Exercise:
Search the data below for "button" and report how many lines contain it, with no other text.

Collected data:

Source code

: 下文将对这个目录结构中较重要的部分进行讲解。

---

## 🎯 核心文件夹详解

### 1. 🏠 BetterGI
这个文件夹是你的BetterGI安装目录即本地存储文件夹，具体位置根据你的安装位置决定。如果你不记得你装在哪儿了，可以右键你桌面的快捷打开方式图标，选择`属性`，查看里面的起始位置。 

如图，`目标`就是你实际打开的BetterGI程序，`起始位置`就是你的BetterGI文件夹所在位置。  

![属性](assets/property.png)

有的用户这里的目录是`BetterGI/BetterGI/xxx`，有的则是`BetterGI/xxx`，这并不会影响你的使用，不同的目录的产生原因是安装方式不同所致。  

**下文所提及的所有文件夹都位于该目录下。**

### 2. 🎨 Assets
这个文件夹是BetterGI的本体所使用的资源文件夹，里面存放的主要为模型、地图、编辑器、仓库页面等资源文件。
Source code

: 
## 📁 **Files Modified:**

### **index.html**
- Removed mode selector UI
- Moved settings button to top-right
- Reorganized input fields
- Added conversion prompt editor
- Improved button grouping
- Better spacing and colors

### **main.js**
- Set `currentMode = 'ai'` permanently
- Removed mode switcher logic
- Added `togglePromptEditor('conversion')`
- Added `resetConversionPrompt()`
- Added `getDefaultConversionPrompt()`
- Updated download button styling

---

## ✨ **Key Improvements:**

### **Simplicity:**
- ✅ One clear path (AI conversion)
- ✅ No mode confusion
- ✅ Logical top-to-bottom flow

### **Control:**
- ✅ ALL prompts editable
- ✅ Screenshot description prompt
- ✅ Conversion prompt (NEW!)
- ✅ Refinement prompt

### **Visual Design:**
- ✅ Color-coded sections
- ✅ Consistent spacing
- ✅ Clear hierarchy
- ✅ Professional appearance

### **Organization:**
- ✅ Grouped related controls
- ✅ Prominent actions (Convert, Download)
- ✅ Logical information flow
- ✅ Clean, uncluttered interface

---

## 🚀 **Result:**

Problem solution:
3